Jack E. Davis knows the Gulf of Mexico better than, well, just about anybody. He grew up on both the panhandle of Florida and in the Tampa Bay area, but it was writing the newly released book, The Gulf: The Making of an American Sea, that solidified the University of Florida professor’s expertise. At nearly 600 pages, it’s the first comprehensive history of the Gulf of Mexico. Beginning, quite literally, from the basin’s beginnings 150 million years ago when the Yucatán Peninsula separated from Florida, The Gulf traces the sea’s history through the records of prehistoric peoples and colonial explorers to today’s fishing and oil industries. Davis argues that not only is the body of water important for its resources, it’s a vital part of the story of the South and the United States in general. We spoke with him about some of his favorite discoveries.
You cover so much in this book.

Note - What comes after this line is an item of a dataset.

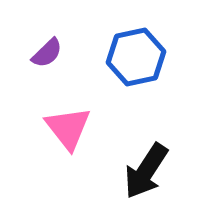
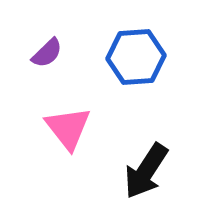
blue hexagon: rotated 8 degrees clockwise
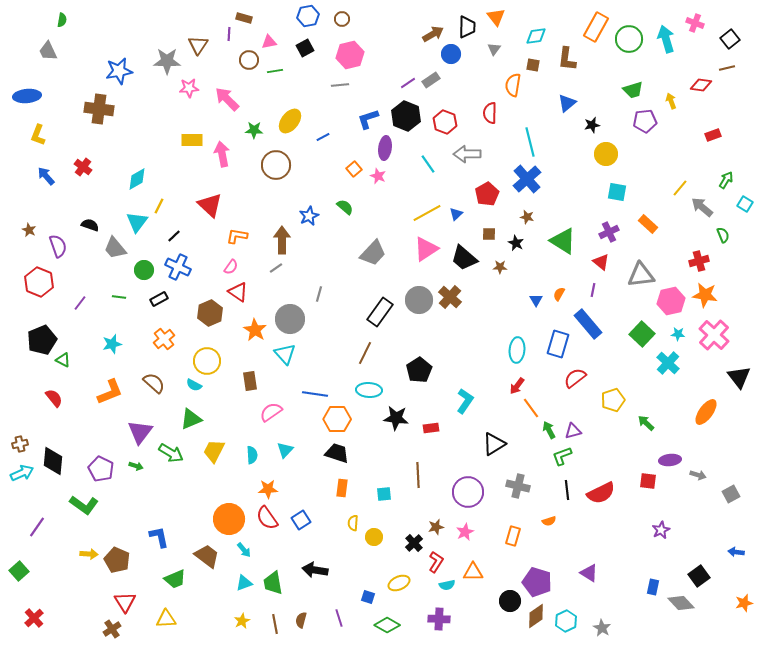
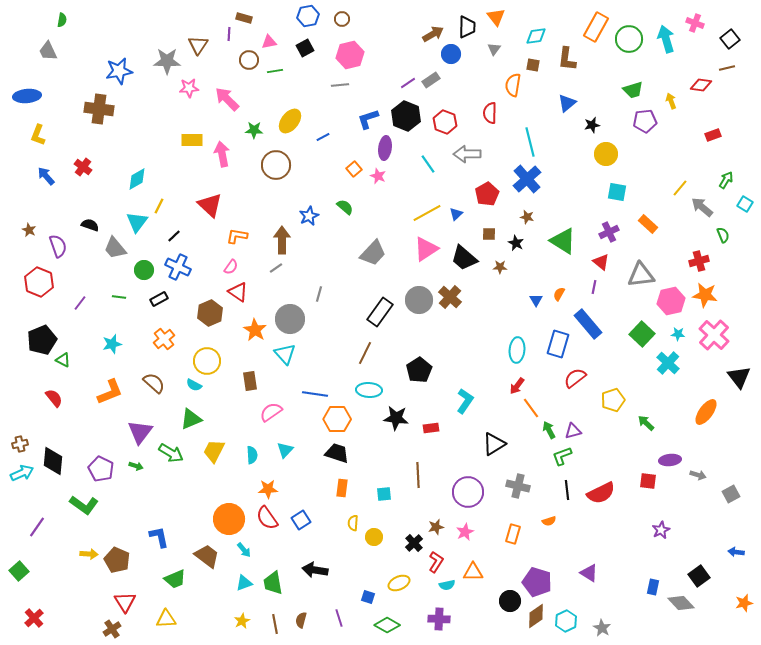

How did you break down the entire history of the Gulf?
I organized the chapters around natural characteristics—shells, rivers, fish, birds—and then used human subjects, like the artist Walter Anderson, and their stories to lend structure. But nature is the marrow and flesh of this book. The story that emerges is a bit of both nature writing and historical narrative—there are descriptions of mangroves and coastal marshes, birds migrating, and the beach and where it came from.

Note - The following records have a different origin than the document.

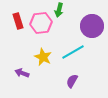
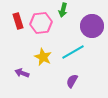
green arrow: moved 4 px right
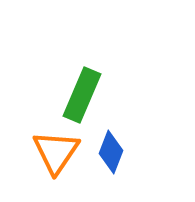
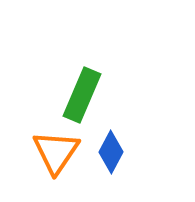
blue diamond: rotated 6 degrees clockwise
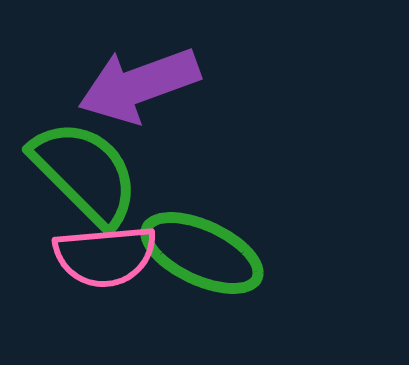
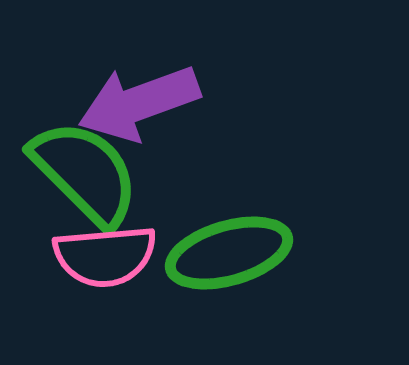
purple arrow: moved 18 px down
green ellipse: moved 27 px right; rotated 41 degrees counterclockwise
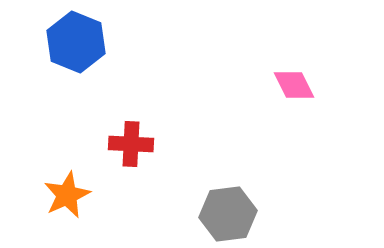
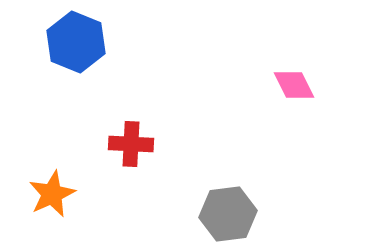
orange star: moved 15 px left, 1 px up
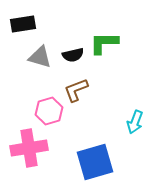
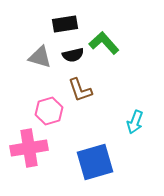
black rectangle: moved 42 px right
green L-shape: rotated 48 degrees clockwise
brown L-shape: moved 4 px right; rotated 88 degrees counterclockwise
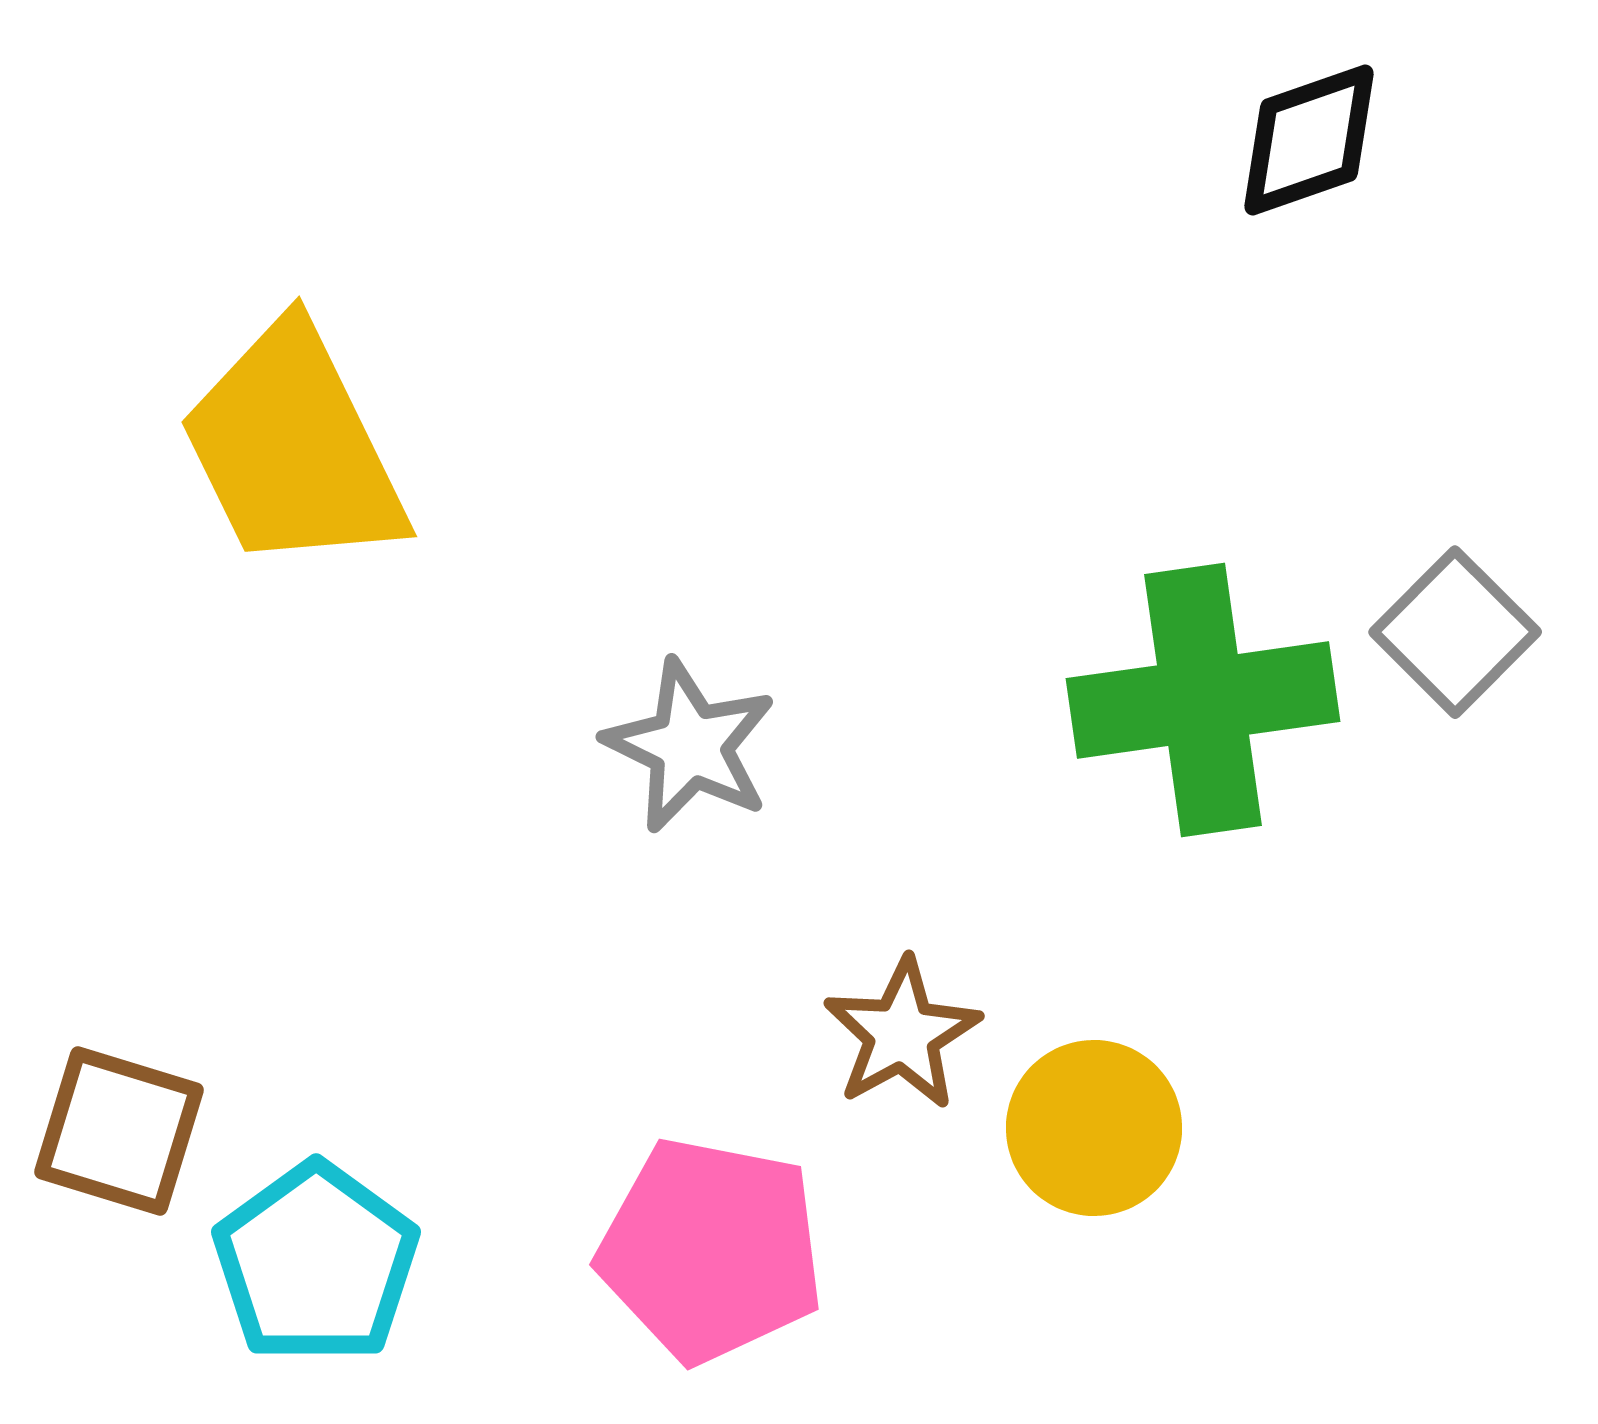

There’s also a whole chapter (“The Wild Fish That Tamed the Coast”) devoted to the history of anglers—and especially those chasing tarpon. Why was that fish so important to the area?
You can ask anyone who has ever caught a tarpon; it’s a glorious fighting fish. But back in the 1800s, people couldn’t figure out how to catch them at first. They would harpoon it and let the fish drag a skiff around until it tired itself out. But then this New York architect came down and hooked the first tarpon in 1885. Then others figured out how to do it, and word got out.
Before then, many of the Gulf’s cities and towns we know today didn’t even exist. When the sport fishing industry set on fire, people were coming from all over to catch tarpon, so a tourist industry grew. Everything was named “Tarpon Bay” or “tarpon” whatever—every boat and skiff, inn, restaurant, and bar and grill. East-Coasters went to Florida to fish, Midwesterners went to Texas, and for some reason there were a lot of tarpon fishers from Kentucky. Women loved the sport, too. Thomas Edison and his wife, Mina, had a house in Fort Myers, Florida, and she was as much of a tarpon fanatic as he was. She would write letters home to friends about how tarpon that got away were the “sauciest things.” There were all sorts of surprises like that—I loved writing that chapter.
Give us a tour through some of your favorite places on the Gulf.
Padre Island, Texas, is a national seashore and is just stunning. If you don’t have a spiritual experience visiting Padre Island, there’s something wrong with you. It’s magical. There are these beautiful, colorful dunes along the shore and then you look west and it’s prairies.
In Louisiana, Avery Island is a great place to go. It’s the home of Tabasco as well as a bird sanctuary.
Around the coast, in Mississippi, visit the Walter Anderson Museum. He is really considered the artist of the Gulf of Mexico. He lived most of his time on Horn Island and kept these wonderful island logs that are beautifully written and illustrated.
When you’re driving along the coastal byways, you see both the old South and the new South. Mobile, Alabama, is an old city that still has that antebellum feel to it. It’s quite beautiful with marshes around Mobile Bay.
The beaches along the Florida panhandle are sugar sand beaches, and I think they are the best in the world. There’s that emerald-colored water like a gemstone itself. What a lot of people don’t realize is that those beaches are really the Appalachian Mountains. That sugar sand is eroded quartz, so when you walk on the beach, you walk on the mountains.
Highway 98 is the miracle strip because almost the entire way, you have a view of the Gulf. Port St. Joe, Florida, has an outstanding state park to camp in. If you’re a kayaker, you can take your kayak along the barrier islands there. And then Cedar Key is a charming place that has become so successful with aquaculture they call it “Clamelot.” Cedar Key is ‘Old Florida’ and has done a wonderful job preserving its character.
What do you hope readers take away from your writing?
I hope it encourages Americans to reconnect with the Gulf by reminding them that we have this marvelous sea in our backyard. It’s shaped our history, and it is more than an oil pump and pretty beaches. We have taken a lot from it, and that’s okay, but to continue doing that, we have to continue to take care of its estuaries, rivers, and diversity of life. This is really America’s sea, so I think we have a responsibility to be good stewards of the water that has given so much to us.